Stored items from a collection

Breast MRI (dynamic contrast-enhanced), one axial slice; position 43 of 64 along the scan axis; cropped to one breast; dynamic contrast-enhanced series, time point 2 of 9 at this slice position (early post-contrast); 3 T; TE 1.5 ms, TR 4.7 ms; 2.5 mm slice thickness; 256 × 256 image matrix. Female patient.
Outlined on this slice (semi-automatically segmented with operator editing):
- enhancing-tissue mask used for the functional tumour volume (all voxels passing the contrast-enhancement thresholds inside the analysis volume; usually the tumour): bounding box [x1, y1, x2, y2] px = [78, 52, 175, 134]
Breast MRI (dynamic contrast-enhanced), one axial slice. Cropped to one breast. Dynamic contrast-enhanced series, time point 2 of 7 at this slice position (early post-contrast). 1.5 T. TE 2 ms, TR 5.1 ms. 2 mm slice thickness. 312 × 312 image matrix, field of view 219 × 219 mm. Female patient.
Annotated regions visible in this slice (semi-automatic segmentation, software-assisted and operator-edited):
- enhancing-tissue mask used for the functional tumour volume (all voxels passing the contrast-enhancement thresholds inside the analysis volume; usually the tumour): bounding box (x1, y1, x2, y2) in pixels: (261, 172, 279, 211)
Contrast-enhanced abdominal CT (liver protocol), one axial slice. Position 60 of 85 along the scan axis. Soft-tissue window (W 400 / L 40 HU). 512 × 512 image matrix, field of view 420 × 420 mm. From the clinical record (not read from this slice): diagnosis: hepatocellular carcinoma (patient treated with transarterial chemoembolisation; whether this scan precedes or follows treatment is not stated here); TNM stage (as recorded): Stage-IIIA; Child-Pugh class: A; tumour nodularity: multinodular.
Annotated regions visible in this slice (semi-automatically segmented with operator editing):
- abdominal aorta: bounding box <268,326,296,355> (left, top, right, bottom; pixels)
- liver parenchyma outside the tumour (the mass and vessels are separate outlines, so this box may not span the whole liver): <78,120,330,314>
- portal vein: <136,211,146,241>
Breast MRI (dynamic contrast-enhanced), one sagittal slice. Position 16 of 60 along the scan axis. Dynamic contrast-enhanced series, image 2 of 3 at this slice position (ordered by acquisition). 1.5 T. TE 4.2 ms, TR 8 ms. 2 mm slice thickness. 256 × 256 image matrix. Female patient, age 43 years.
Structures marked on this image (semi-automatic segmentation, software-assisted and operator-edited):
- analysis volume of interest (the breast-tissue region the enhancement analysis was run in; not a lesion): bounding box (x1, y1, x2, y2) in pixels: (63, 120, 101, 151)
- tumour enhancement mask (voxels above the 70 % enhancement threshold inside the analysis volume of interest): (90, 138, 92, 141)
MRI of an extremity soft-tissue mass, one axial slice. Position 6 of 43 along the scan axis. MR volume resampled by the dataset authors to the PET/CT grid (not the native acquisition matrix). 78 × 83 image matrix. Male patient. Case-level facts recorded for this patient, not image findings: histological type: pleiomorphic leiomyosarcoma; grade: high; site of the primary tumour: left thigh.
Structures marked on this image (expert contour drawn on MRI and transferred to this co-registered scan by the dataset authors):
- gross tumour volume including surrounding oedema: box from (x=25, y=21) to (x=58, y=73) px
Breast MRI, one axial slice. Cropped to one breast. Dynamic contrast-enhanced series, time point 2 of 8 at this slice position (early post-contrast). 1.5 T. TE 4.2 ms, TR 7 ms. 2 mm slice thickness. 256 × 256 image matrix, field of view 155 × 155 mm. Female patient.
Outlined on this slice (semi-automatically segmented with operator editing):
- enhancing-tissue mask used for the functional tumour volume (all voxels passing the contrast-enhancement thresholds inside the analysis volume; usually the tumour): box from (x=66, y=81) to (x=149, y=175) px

WORK TO COMPLETE ▸
Please copy the lines in the records above between the one holding "MRI of an extremity" and the one holding "Structures marked on this image (expert", inclusive, exactly and with no other line.

WRITTEN ANSWER ▸
MRI of an extremity soft-tissue mass, one axial slice. Position 6 of 43 along the scan axis. MR volume resampled by the dataset authors to the PET/CT grid (not the native acquisition matrix). 78 × 83 image matrix. Male patient. Case-level facts recorded for this patient, not image findings: histological type: pleiomorphic leiomyosarcoma; grade: high; site of the primary tumour: left thigh.
Structures marked on this image (expert contour drawn on MRI and transferred to this co-registered scan by the dataset authors):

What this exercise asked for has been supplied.